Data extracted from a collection
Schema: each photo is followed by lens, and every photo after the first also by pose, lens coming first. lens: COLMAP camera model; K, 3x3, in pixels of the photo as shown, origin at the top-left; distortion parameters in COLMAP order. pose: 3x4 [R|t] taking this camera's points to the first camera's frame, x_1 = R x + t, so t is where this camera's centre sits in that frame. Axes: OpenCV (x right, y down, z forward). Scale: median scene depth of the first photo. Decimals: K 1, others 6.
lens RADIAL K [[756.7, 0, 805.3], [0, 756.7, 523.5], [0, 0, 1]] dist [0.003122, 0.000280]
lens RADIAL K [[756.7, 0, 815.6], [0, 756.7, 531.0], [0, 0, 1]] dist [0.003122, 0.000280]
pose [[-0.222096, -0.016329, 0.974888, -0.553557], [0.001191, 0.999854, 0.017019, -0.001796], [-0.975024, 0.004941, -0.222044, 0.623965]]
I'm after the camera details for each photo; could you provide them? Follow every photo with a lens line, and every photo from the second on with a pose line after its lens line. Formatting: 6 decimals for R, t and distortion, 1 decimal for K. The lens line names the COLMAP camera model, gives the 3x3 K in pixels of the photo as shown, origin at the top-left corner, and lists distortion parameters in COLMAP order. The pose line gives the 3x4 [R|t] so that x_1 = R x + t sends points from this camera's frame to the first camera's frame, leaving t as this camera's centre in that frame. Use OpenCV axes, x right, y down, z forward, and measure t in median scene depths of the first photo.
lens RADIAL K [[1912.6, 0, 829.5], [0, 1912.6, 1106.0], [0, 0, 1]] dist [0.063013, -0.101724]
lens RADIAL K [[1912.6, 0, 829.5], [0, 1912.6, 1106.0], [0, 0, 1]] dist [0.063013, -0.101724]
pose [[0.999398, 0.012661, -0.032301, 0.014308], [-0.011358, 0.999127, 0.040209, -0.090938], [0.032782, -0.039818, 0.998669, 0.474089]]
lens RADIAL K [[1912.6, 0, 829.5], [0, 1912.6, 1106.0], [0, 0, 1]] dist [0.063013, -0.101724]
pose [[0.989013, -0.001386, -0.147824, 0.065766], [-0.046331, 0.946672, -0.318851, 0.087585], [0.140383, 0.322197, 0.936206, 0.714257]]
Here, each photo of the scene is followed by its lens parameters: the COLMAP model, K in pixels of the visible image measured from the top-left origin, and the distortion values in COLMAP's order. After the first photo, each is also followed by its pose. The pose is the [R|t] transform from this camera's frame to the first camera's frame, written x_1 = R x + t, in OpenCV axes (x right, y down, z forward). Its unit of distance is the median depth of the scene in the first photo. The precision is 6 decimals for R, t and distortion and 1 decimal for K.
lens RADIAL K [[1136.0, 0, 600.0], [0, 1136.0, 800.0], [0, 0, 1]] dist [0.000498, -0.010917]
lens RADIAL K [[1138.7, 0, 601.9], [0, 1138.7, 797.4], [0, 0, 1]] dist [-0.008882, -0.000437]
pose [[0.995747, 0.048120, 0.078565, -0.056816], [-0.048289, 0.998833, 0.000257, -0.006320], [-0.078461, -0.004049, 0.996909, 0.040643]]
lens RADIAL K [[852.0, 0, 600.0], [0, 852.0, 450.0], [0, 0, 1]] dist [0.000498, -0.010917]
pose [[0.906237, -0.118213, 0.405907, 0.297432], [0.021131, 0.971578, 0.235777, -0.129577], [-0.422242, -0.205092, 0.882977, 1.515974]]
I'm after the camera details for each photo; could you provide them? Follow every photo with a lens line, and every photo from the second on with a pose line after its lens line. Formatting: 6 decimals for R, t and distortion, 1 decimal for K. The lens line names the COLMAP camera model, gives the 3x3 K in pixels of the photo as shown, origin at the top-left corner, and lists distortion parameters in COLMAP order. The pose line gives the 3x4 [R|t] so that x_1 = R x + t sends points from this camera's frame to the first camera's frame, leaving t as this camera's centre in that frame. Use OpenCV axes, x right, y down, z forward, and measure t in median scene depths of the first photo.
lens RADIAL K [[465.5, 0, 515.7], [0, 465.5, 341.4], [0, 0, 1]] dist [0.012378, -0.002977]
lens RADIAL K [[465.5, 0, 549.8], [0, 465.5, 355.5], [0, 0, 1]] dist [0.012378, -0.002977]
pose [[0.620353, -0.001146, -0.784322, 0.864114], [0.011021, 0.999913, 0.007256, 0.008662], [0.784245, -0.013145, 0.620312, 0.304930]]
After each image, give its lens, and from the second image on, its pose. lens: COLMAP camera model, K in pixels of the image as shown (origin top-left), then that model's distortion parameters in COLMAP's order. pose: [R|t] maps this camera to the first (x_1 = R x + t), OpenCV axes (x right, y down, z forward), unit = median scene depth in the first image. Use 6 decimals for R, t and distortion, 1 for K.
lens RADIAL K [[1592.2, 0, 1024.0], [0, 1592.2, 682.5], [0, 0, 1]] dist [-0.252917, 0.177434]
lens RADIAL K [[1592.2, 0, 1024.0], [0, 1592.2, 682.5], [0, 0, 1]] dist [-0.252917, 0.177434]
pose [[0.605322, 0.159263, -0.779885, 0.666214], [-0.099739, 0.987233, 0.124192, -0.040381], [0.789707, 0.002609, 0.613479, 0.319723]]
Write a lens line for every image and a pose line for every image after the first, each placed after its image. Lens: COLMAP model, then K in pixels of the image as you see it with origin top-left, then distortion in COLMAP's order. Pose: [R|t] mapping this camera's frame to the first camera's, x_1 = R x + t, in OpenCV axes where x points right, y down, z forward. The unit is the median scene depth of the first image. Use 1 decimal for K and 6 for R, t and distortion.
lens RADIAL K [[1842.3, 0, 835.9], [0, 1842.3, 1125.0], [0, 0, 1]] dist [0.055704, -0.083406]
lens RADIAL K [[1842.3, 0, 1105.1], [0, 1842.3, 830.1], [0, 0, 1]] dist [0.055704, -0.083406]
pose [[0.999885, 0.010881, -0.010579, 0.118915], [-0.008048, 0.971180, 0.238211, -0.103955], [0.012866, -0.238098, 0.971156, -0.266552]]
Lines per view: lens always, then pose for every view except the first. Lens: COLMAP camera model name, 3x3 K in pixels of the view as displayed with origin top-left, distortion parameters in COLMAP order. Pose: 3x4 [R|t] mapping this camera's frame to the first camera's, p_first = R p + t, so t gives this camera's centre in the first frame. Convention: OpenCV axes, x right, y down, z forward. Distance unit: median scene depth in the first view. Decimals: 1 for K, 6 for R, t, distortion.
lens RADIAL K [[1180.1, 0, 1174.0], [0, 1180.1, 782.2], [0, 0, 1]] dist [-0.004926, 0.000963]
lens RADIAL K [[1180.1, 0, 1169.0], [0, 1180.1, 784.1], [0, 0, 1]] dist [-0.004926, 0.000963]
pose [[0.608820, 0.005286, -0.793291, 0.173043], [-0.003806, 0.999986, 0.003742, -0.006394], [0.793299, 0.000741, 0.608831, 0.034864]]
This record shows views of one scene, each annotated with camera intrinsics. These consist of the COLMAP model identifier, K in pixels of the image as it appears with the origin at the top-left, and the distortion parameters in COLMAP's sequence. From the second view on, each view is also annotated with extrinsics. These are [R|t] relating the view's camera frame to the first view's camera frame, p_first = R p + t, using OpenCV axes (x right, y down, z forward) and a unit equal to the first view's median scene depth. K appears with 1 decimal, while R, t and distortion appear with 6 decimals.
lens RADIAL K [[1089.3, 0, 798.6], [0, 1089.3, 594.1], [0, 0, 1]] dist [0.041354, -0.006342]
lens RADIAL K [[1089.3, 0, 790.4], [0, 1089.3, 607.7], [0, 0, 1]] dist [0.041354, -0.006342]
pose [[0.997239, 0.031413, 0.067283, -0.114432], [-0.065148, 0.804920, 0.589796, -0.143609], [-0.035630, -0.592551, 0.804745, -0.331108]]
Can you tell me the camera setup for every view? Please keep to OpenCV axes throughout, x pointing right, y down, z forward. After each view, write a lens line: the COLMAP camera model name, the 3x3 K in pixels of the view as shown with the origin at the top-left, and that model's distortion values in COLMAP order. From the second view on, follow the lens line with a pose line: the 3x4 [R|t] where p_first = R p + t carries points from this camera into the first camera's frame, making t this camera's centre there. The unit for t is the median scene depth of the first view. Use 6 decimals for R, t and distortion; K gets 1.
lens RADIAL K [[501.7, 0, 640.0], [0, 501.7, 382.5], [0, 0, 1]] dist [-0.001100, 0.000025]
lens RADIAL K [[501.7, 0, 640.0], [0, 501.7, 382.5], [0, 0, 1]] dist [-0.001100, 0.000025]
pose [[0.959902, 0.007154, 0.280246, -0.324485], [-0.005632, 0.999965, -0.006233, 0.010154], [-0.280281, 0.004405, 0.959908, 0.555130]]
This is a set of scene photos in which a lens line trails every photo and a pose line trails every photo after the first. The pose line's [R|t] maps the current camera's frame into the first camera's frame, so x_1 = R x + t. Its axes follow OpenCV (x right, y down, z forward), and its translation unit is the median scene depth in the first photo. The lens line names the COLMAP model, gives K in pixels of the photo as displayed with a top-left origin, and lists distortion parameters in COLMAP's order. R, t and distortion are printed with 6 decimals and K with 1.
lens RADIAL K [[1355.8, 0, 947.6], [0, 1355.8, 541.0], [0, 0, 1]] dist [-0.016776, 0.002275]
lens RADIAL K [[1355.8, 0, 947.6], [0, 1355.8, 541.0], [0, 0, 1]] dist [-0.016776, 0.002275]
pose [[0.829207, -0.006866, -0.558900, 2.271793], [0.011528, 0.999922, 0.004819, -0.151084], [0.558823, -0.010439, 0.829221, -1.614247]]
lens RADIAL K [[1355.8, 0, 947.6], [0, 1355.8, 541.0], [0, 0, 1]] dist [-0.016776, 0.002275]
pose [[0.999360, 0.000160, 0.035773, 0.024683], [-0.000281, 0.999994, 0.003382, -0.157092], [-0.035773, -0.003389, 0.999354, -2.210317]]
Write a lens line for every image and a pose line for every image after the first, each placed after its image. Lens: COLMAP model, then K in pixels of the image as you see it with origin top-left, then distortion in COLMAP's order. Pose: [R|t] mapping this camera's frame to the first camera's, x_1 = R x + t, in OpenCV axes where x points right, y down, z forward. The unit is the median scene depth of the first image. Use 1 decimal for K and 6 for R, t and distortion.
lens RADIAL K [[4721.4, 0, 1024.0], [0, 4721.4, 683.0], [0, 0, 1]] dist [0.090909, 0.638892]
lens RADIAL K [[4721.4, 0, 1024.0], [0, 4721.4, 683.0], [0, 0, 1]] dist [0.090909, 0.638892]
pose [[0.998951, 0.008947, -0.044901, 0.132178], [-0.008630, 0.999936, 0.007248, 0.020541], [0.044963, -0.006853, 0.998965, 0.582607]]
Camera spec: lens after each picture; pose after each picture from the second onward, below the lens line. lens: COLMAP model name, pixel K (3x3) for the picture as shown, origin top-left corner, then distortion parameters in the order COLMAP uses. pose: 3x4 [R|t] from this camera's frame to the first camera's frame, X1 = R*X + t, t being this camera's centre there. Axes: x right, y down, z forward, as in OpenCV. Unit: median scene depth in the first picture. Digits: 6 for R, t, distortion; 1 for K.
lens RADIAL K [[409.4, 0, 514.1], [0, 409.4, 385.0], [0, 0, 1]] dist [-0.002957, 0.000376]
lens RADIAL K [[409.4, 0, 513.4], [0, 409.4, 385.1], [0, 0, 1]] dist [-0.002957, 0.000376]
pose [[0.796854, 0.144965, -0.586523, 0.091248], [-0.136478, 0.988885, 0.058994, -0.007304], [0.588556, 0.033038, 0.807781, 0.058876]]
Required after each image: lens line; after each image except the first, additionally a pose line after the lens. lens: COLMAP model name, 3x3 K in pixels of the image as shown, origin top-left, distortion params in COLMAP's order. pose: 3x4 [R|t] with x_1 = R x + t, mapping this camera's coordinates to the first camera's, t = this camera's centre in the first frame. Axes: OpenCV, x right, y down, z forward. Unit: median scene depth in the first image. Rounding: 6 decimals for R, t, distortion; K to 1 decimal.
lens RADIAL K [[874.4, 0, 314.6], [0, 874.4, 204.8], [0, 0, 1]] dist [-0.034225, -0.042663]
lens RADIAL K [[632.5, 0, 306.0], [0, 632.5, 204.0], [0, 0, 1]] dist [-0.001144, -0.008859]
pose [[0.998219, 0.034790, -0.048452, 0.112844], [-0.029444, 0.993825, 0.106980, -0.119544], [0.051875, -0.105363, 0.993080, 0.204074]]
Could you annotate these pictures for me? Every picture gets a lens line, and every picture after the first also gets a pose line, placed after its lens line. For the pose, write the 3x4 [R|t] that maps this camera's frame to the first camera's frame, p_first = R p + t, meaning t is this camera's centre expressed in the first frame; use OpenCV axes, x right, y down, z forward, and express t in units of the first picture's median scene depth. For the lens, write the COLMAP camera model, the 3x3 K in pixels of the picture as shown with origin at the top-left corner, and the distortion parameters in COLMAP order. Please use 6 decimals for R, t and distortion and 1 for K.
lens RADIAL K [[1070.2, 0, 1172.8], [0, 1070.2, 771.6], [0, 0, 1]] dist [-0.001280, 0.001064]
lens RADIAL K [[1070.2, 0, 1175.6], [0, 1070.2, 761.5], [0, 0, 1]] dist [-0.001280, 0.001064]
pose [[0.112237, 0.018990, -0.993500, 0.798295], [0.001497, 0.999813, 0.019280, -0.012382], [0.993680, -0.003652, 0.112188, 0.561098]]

[THE PROBLEM]
Would you quote, exactly and only, the lines from the one containing "Required after each" to the end of the entries?

[EXERCISE RESULT]
Required after each image: lens line; after each image except the first, additionally a pose line after the lens. lens: COLMAP model name, 3x3 K in pixels of the image as shown, origin top-left, distortion params in COLMAP's order. pose: 3x4 [R|t] with x_1 = R x + t, mapping this camera's coordinates to the first camera's, t = this camera's centre in the first frame. Axes: OpenCV, x right, y down, z forward. Unit: median scene depth in the first image. Rounding: 6 decimals for R, t, distortion; K to 1 decimal.
lens RADIAL K [[874.4, 0, 314.6], [0, 874.4, 204.8], [0, 0, 1]] dist [-0.034225, -0.042663]
lens RADIAL K [[632.5, 0, 306.0], [0, 632.5, 204.0], [0, 0, 1]] dist [-0.001144, -0.008859]
pose [[0.998219, 0.034790, -0.048452, 0.112844], [-0.029444, 0.993825, 0.106980, -0.119544], [0.051875, -0.105363, 0.993080, 0.204074]]
Could you annotate these pictures for me? Every picture gets a lens line, and every picture after the first also gets a pose line, placed after its lens line. For the pose, write the 3x4 [R|t] that maps this camera's frame to the first camera's frame, p_first = R p + t, meaning t is this camera's centre expressed in the first frame; use OpenCV axes, x right, y down, z forward, and express t in units of the first picture's median scene depth. For the lens, write the COLMAP camera model, the 3x3 K in pixels of the picture as shown with origin at the top-left corner, and the distortion parameters in COLMAP order. Please use 6 decimals for R, t and distortion and 1 for K.
lens RADIAL K [[1070.2, 0, 1172.8], [0, 1070.2, 771.6], [0, 0, 1]] dist [-0.001280, 0.001064]
lens RADIAL K [[1070.2, 0, 1175.6], [0, 1070.2, 761.5], [0, 0, 1]] dist [-0.001280, 0.001064]
pose [[0.112237, 0.018990, -0.993500, 0.798295], [0.001497, 0.999813, 0.019280, -0.012382], [0.993680, -0.003652, 0.112188, 0.561098]]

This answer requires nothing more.